Dozens of Indian soldiers who died in Brighton during the First World War will be remembered at an interfaith service at the Chattri memorial tomorrow (Sunday 9 June).
The annual service includes the laying of wreaths to commemorate those who were brought to wartime hospitals in Brighton but did not survive.
They included 53 Hindu and Sikh soldiers who died in Brighton hospitals and were cremated at the site on the Downs north of Patcham.
And 19 Muslims, also from undivided India, were buried near the Shah Jehan Mosque in Woking.
They had all been wounded soon after the outbreak of the war in 1914 while fighting on the Western Front.
The wounded soldiers were brought to Brighton and treated in three buildings which were turned into military hospitals – the Royal Pavilion, the Kitchener Hospital (Brighton General Hospital) and York Place (now part of the Greater Brighton Metropolitan College).

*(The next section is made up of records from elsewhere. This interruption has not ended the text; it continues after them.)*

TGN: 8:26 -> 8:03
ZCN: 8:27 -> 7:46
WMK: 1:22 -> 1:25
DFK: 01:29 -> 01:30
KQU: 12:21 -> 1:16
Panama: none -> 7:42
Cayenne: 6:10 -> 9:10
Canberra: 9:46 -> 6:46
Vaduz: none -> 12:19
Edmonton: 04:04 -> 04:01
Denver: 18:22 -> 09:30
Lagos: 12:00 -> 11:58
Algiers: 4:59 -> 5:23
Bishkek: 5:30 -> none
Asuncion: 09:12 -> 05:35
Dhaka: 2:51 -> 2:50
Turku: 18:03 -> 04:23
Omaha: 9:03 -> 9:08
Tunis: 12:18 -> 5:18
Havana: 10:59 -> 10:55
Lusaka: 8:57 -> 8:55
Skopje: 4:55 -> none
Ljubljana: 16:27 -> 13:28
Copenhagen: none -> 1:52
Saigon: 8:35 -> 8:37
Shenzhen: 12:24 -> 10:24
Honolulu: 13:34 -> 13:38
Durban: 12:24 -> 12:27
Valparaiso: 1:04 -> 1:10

They were among about 12,000 troops who were brought to Brighton to recover from their wounds.
The Indian soldiers are commemorated at the Chattri which was unveiled by the Prince of Wales in February 1921.
The annual memorial service, on the second Sunday in June, begins with Hindu and Sikh prayers and hymns before the laying of wreaths.

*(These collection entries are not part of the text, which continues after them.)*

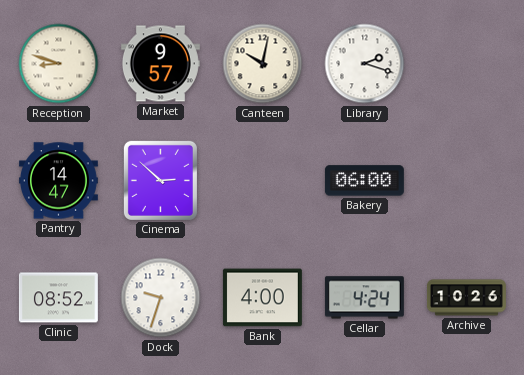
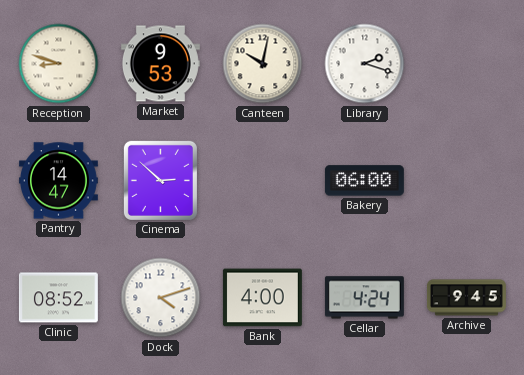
Market: 9:57 -> 9:53
Dock: 9:33 -> 4:12
Archive: 10:26 -> 9:45
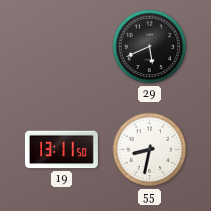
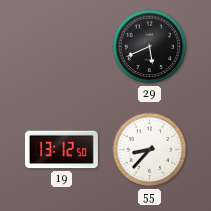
19: 13:11 -> 13:12
55: 8:32 -> 8:37
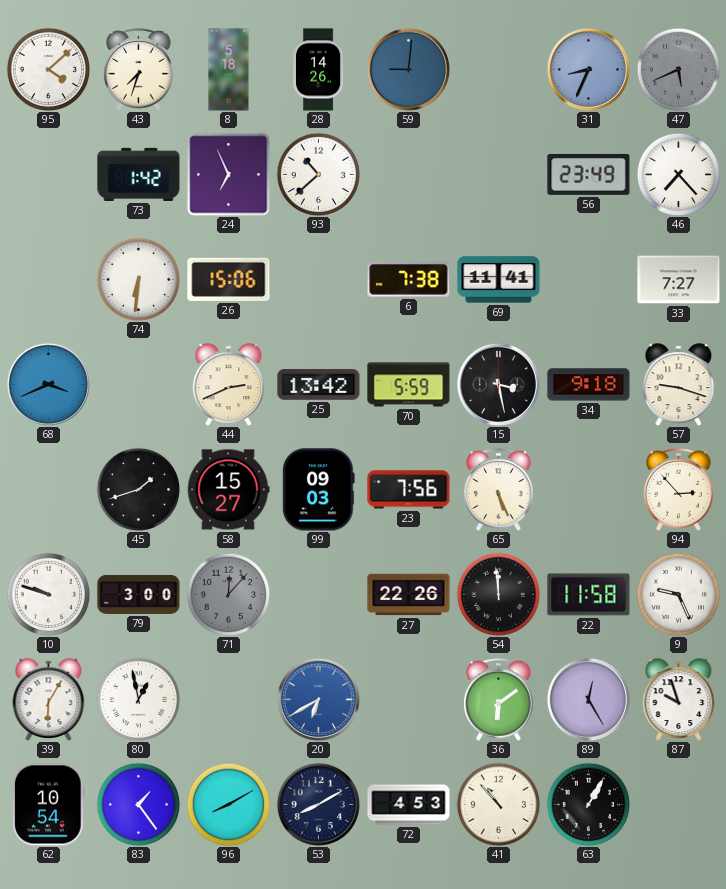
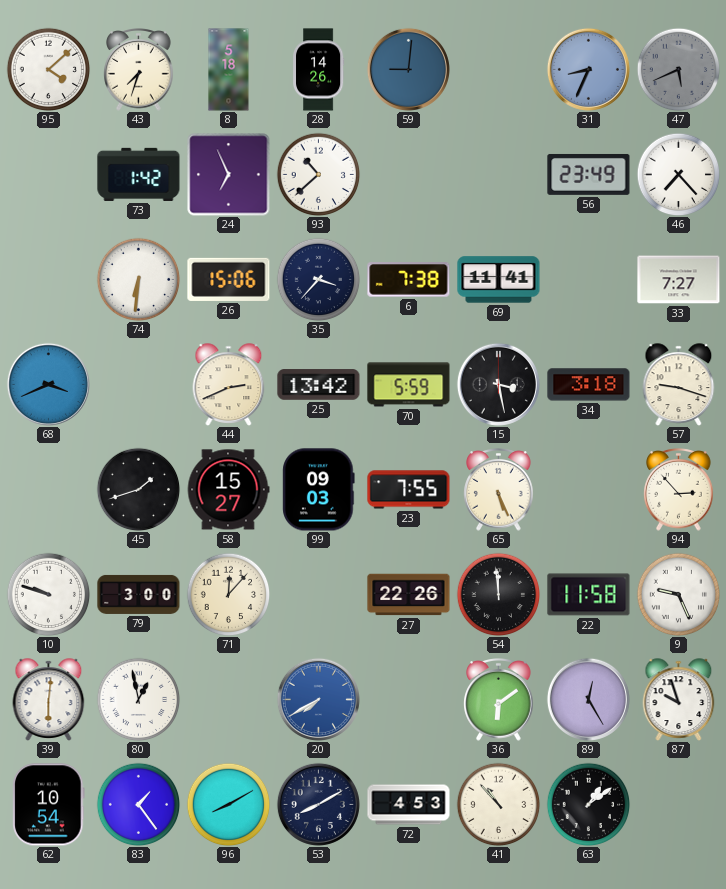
35: none -> 3:37
34: 9:18 -> 3:18
23: 7:56 -> 7:55
71 dial: grey -> cream
39: 6:05 -> 6:01
20: 6:40 -> 7:40
63: 1:05 -> 1:09
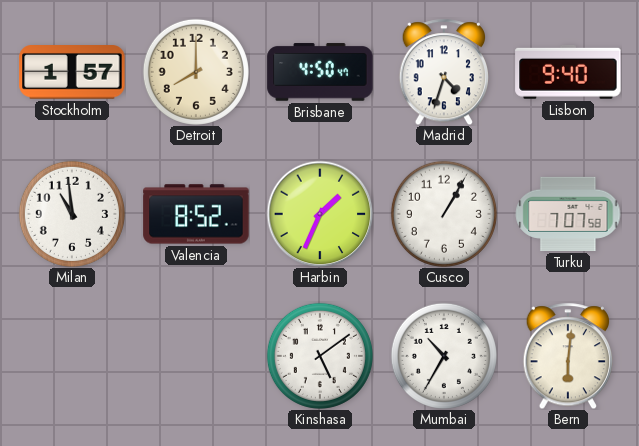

Those expected to take part include the Lord Lieutenant of East Sussex, Peter Field, the Indian High Commissioner of India, accompanied by the military adviser and the mayor of Brighton and Hove.
One of those due to take part, Jaimal Singh Johal, has particular relevance as the grandson of one of the soldiers, Manta Singh, who was cremated at the Chattri.
Various sections of the British, Indian and Gurkha armed forces will be represented, along with the Royal British Legion, other veterans organisations and religious groups including the Hounslow and Crawley Sikh temples.